ICBC buys entry to Argentine market

ICBC shells out $600 million for an 80% interest in Standard Bank Argentina and two affiliates, in the first deal that sees a Chinese lender venture into Latin America.

Industrial & Commercial Bank of China (ICBC) said on Friday it had struck a deal to buy a controlling interest in Standard Bank Argentina as well as some other related assets in the Latin American country for $600 million.

China’s biggest lender is buying 80% equity ownership of Standard Investments, Inversora Diagonal and Standard Bank Argentina, which is a full-service bank that has been operating since 1917. It offers products and services through 103 branches in Argentina, which will add to ICBC’s network of 16,227 outlets in China and 203 overseas at the end of last year. Standard Investments is an Argentine fund management company. Inversora Diagonal is an Argentine commercial service provider.

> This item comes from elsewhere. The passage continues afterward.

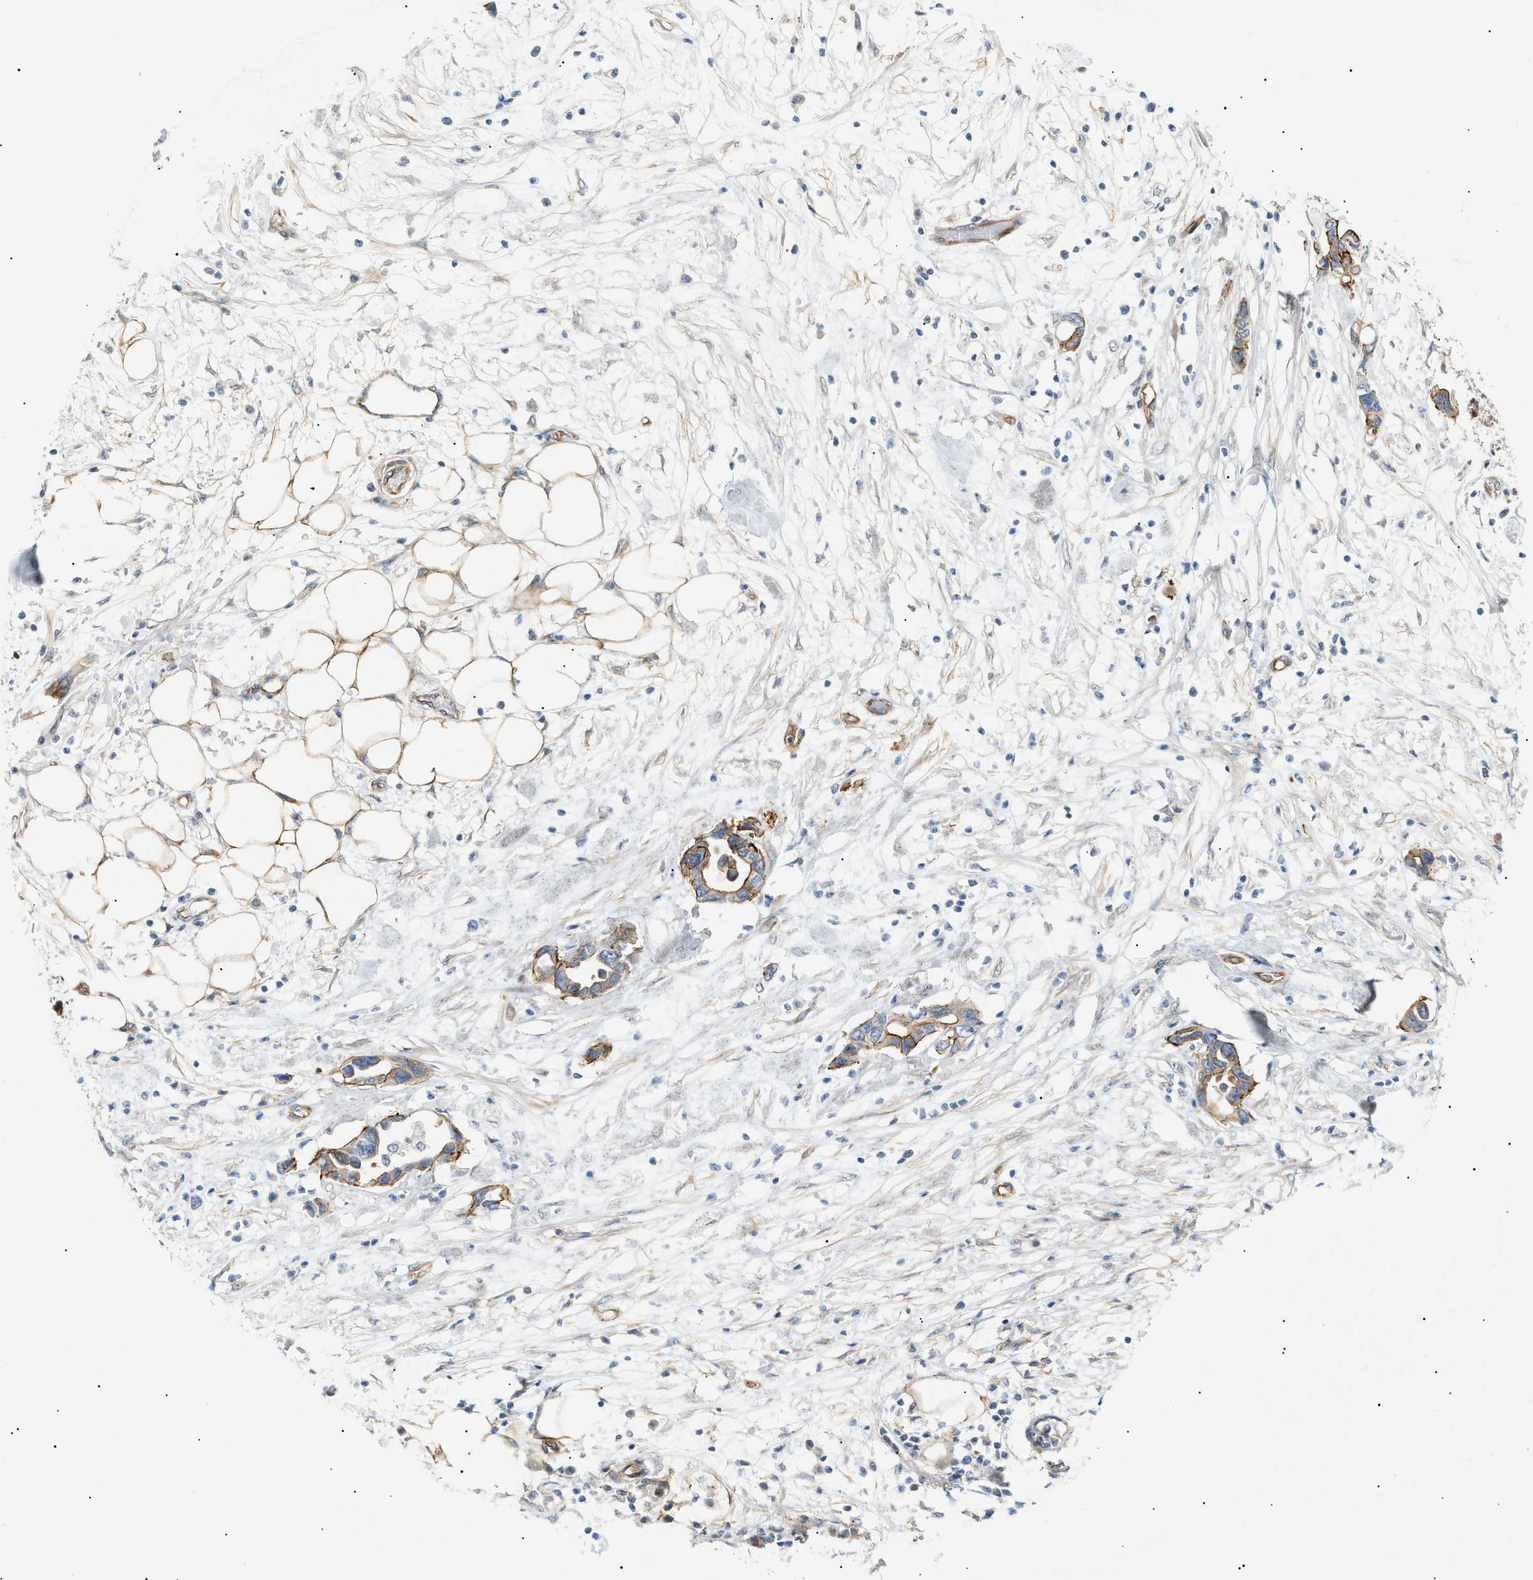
{"staining": {"intensity": "moderate", "quantity": "25%-75%", "location": "cytoplasmic/membranous"}, "tissue": "pancreatic cancer", "cell_type": "Tumor cells", "image_type": "cancer", "snomed": [{"axis": "morphology", "description": "Adenocarcinoma, NOS"}, {"axis": "topography", "description": "Pancreas"}], "caption": "An immunohistochemistry micrograph of neoplastic tissue is shown. Protein staining in brown highlights moderate cytoplasmic/membranous positivity in adenocarcinoma (pancreatic) within tumor cells.", "gene": "ZFHX2", "patient": {"sex": "female", "age": 57}}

The Standard Bank Group, South Africa’s biggest bank, operates in 17 countries in Africa and 13 in the rest of the world. Since 2008, ICBC has been a 20% shareholder in the group, in a deal that was struck with the intention of creating a banking partnership between Chinese and African banks.

Standard Bank has operated in Argentina for more than 12 years. It explained in a communication to investors that the Argentine operations, while profitable, are the group’s only universal banking operation outside of the African continent. It is now enhancing its focus on Africa, which means the Argentine business does not fit the group’s long-term focus.

Standard Bank Group owns 75% of Standard Bank Argentina and 70% of Standard Investments and Inversora Diagonal. The rest of the shares in each company are owned by local Argentine partners, who will also sell their shares to ICBC. ICBC will buy a 55% stake in Standard Bank Argentina and a 50% stake in the two affiliates from Standard Bank Group. Standard Bank Group will retain a 20% shareholding in all three entities and will have the option to put the remaining shares to ICBC at any time between two and seven years after the deal for ICBC to buy 80% is concluded.

Further, $100 million worth of new shares will be issued to ICBC and Standard Bank Group on closing, to provide capital for ICBC to grow the Argentine businesses.

No formal auction was held by Standard Bank for its Argentine assets, however, the market has been aware for some time that the South Africa-based firm is looking to dispose of non-core assets, according to a source close to the transaction.

“Expanding into the South American market is an important component in the bank’s globalisation strategy,” said ICBC in its filing to the Hong Kong stock exchange. “The acquisition of the interest in Standard Bank Argentina would complement the bank’s overseas institutions, strengthen the bank’s branch and business network in Latin America, enhance the bank’s operation capability in America and better contribute to the fast-growing bilateral trade relations between China and Argentina." The deal follows other similar moves by ICBC to expand overseas into countries where it can follow its customers. In 2009 ICBC bought a controlling stake in BEA Canada from The Bank of East Asia (BEA). The Chinese bank followed this move earlier this year with a deal to buy BEA's US unit.

The proposed transaction will further enhance the [Standard Bank] group’s relationship with ICBC and provide ICBC with an entry point into Argentina as the first Chinese bank to operate there, despite China being Argentina’s second largest trading partner,” said the South African lender in a filing to the stock exchange in Johannesburg. “The group’s remaining 20% shareholding will provide a continuing platform for the group to connect Argentina to Africa and other selected emerging markets (including Brazil and China),” it added.

The management of the Argentine firms is a critical part of the deal for ICBC, added the source, who declined to share details of lock-ups agreed by key management.

The deal is subject to customary approvals including approval by the Chinese Banking Regulatory Commission, clearance by the State Administration of Foreign Exchange of China and approval by Argentine regulatory authorities, including the central bank. It is expected to close in the first half of 2012.

Credit Suisse advised ICBC on the deal, which is the first foray by a Chinese bank into Latin America. The Swiss bank displaced Goldman Sachs who worked with the Chinese bank on the investment in Standard Bank. Goldman did however have a role on ICBC's delisting of its Hong Kong unit last year. J.P. Morgan is independent financial adviser to Standard Bank Group.